Lay out the following lines as a numbered list, leaving out any blank lines.

+++ Data extract +++

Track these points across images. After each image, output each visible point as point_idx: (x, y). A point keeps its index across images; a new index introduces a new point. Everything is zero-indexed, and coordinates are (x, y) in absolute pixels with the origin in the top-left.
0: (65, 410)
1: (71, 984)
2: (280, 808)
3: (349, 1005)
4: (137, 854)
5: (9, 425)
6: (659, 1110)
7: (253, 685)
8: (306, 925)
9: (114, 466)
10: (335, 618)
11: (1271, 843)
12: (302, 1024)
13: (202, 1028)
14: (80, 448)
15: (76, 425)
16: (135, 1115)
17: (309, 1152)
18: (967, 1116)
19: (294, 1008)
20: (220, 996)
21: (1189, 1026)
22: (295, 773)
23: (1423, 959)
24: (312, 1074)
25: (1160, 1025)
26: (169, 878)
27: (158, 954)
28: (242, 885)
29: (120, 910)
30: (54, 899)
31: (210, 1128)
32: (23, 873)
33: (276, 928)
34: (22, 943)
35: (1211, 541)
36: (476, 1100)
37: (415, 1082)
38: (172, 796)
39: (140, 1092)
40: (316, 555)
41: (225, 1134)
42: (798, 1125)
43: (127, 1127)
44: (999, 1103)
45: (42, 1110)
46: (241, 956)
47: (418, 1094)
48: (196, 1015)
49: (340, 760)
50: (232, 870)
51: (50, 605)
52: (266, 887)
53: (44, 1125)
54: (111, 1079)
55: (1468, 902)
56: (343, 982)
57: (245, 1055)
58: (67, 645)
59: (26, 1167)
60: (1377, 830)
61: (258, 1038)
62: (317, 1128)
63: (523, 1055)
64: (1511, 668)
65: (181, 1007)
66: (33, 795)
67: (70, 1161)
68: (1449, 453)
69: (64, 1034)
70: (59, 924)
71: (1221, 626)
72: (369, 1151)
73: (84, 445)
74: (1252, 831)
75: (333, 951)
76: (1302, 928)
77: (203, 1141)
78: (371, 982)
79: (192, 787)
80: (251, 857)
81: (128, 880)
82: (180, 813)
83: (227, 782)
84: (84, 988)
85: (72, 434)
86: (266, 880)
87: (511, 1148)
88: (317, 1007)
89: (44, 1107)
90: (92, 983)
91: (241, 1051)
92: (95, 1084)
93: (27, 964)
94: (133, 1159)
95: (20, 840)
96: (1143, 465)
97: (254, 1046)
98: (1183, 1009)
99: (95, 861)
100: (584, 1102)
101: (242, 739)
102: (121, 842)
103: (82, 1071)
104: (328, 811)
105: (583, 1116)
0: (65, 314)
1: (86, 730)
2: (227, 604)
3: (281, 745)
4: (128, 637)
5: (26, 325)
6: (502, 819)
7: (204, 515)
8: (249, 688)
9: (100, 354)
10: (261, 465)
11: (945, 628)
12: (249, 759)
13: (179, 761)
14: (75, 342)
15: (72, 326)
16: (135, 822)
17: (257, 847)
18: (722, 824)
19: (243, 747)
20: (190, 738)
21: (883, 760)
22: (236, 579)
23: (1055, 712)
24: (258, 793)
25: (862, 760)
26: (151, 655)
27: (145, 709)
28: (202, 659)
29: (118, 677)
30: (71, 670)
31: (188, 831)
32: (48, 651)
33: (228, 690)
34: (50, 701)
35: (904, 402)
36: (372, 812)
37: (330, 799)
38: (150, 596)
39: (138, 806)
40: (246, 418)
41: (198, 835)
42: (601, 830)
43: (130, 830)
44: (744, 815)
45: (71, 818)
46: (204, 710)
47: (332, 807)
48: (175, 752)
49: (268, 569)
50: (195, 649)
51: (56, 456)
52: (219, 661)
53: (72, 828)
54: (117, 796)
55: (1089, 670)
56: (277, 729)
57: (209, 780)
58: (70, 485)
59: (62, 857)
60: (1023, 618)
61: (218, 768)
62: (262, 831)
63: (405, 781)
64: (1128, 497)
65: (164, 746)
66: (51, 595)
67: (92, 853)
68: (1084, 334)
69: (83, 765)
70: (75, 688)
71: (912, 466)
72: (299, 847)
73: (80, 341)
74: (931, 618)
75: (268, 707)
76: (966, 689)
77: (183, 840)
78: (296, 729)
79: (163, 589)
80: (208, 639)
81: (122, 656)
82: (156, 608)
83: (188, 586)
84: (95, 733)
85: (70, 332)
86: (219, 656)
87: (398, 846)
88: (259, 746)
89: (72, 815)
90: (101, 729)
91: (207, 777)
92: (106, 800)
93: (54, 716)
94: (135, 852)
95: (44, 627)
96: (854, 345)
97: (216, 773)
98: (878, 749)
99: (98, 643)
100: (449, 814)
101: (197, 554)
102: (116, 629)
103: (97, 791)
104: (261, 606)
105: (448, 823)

+++

:: Answer to this exercise ::
1. Track these points across images. After each image, output each visible point as point_idx: (x, y). A point keeps its index across images; a new index introduces a new point. Everything is zero-indexed, and coordinates are (x, y) in absolute pixels with the origin in the top-left.
2. 0: (65, 410)
3. 1: (71, 984)
4. 2: (280, 808)
5. 3: (349, 1005)
6. 4: (137, 854)
7. 5: (9, 425)
8. 6: (659, 1110)
9. 7: (253, 685)
10. 8: (306, 925)
11. 9: (114, 466)
12. 10: (335, 618)
13. 11: (1271, 843)
14. 12: (302, 1024)
15. 13: (202, 1028)
16. 14: (80, 448)
17. 15: (76, 425)
18. 16: (135, 1115)
19. 17: (309, 1152)
20. 18: (967, 1116)
21. 19: (294, 1008)
22. 20: (220, 996)
23. 21: (1189, 1026)
24. 22: (295, 773)
25. 23: (1423, 959)
26. 24: (312, 1074)
27. 25: (1160, 1025)
28. 26: (169, 878)
29. 27: (158, 954)
30. 28: (242, 885)
31. 29: (120, 910)
32. 30: (54, 899)
33. 31: (210, 1128)
34. 32: (23, 873)
35. 33: (276, 928)
36. 34: (22, 943)
37. 35: (1211, 541)
38. 36: (476, 1100)
39. 37: (415, 1082)
40. 38: (172, 796)
41. 39: (140, 1092)
42. 40: (316, 555)
43. 41: (225, 1134)
44. 42: (798, 1125)
45. 43: (127, 1127)
46. 44: (999, 1103)
47. 45: (42, 1110)
48. 46: (241, 956)
49. 47: (418, 1094)
50. 48: (196, 1015)
51. 49: (340, 760)
52. 50: (232, 870)
53. 51: (50, 605)
54. 52: (266, 887)
55. 53: (44, 1125)
56. 54: (111, 1079)
57. 55: (1468, 902)
58. 56: (343, 982)
59. 57: (245, 1055)
60. 58: (67, 645)
61. 59: (26, 1167)
62. 60: (1377, 830)
63. 61: (258, 1038)
64. 62: (317, 1128)
65. 63: (523, 1055)
66. 64: (1511, 668)
67. 65: (181, 1007)
68. 66: (33, 795)
69. 67: (70, 1161)
70. 68: (1449, 453)
71. 69: (64, 1034)
72. 70: (59, 924)
73. 71: (1221, 626)
74. 72: (369, 1151)
75. 73: (84, 445)
76. 74: (1252, 831)
77. 75: (333, 951)
78. 76: (1302, 928)
79. 77: (203, 1141)
80. 78: (371, 982)
81. 79: (192, 787)
82. 80: (251, 857)
83. 81: (128, 880)
84. 82: (180, 813)
85. 83: (227, 782)
86. 84: (84, 988)
87. 85: (72, 434)
88. 86: (266, 880)
89. 87: (511, 1148)
90. 88: (317, 1007)
91. 89: (44, 1107)
92. 90: (92, 983)
93. 91: (241, 1051)
94. 92: (95, 1084)
95. 93: (27, 964)
96. 94: (133, 1159)
97. 95: (20, 840)
98. 96: (1143, 465)
99. 97: (254, 1046)
100. 98: (1183, 1009)
101. 99: (95, 861)
102. 100: (584, 1102)
103. 101: (242, 739)
104. 102: (121, 842)
105. 103: (82, 1071)
106. 104: (328, 811)
107. 105: (583, 1116)
108. 0: (65, 314)
109. 1: (86, 730)
110. 2: (227, 604)
111. 3: (281, 745)
112. 4: (128, 637)
113. 5: (26, 325)
114. 6: (502, 819)
115. 7: (204, 515)
116. 8: (249, 688)
117. 9: (100, 354)
118. 10: (261, 465)
119. 11: (945, 628)
120. 12: (249, 759)
121. 13: (179, 761)
122. 14: (75, 342)
123. 15: (72, 326)
124. 16: (135, 822)
125. 17: (257, 847)
126. 18: (722, 824)
127. 19: (243, 747)
128. 20: (190, 738)
129. 21: (883, 760)
130. 22: (236, 579)
131. 23: (1055, 712)
132. 24: (258, 793)
133. 25: (862, 760)
134. 26: (151, 655)
135. 27: (145, 709)
136. 28: (202, 659)
137. 29: (118, 677)
138. 30: (71, 670)
139. 31: (188, 831)
140. 32: (48, 651)
141. 33: (228, 690)
142. 34: (50, 701)
143. 35: (904, 402)
144. 36: (372, 812)
145. 37: (330, 799)
146. 38: (150, 596)
147. 39: (138, 806)
148. 40: (246, 418)
149. 41: (198, 835)
150. 42: (601, 830)
151. 43: (130, 830)
152. 44: (744, 815)
153. 45: (71, 818)
154. 46: (204, 710)
155. 47: (332, 807)
156. 48: (175, 752)
157. 49: (268, 569)
158. 50: (195, 649)
159. 51: (56, 456)
160. 52: (219, 661)
161. 53: (72, 828)
162. 54: (117, 796)
163. 55: (1089, 670)
164. 56: (277, 729)
165. 57: (209, 780)
166. 58: (70, 485)
167. 59: (62, 857)
168. 60: (1023, 618)
169. 61: (218, 768)
170. 62: (262, 831)
171. 63: (405, 781)
172. 64: (1128, 497)
173. 65: (164, 746)
174. 66: (51, 595)
175. 67: (92, 853)
176. 68: (1084, 334)
177. 69: (83, 765)
178. 70: (75, 688)
179. 71: (912, 466)
180. 72: (299, 847)
181. 73: (80, 341)
182. 74: (931, 618)
183. 75: (268, 707)
184. 76: (966, 689)
185. 77: (183, 840)
186. 78: (296, 729)
187. 79: (163, 589)
188. 80: (208, 639)
189. 81: (122, 656)
190. 82: (156, 608)
191. 83: (188, 586)
192. 84: (95, 733)
193. 85: (70, 332)
194. 86: (219, 656)
195. 87: (398, 846)
196. 88: (259, 746)
197. 89: (72, 815)
198. 90: (101, 729)
199. 91: (207, 777)
200. 92: (106, 800)
201. 93: (54, 716)
202. 94: (135, 852)
203. 95: (44, 627)
204. 96: (854, 345)
205. 97: (216, 773)
206. 98: (878, 749)
207. 99: (98, 643)
208. 100: (449, 814)
209. 101: (197, 554)
210. 102: (116, 629)
211. 103: (97, 791)
212. 104: (261, 606)
213. 105: (448, 823)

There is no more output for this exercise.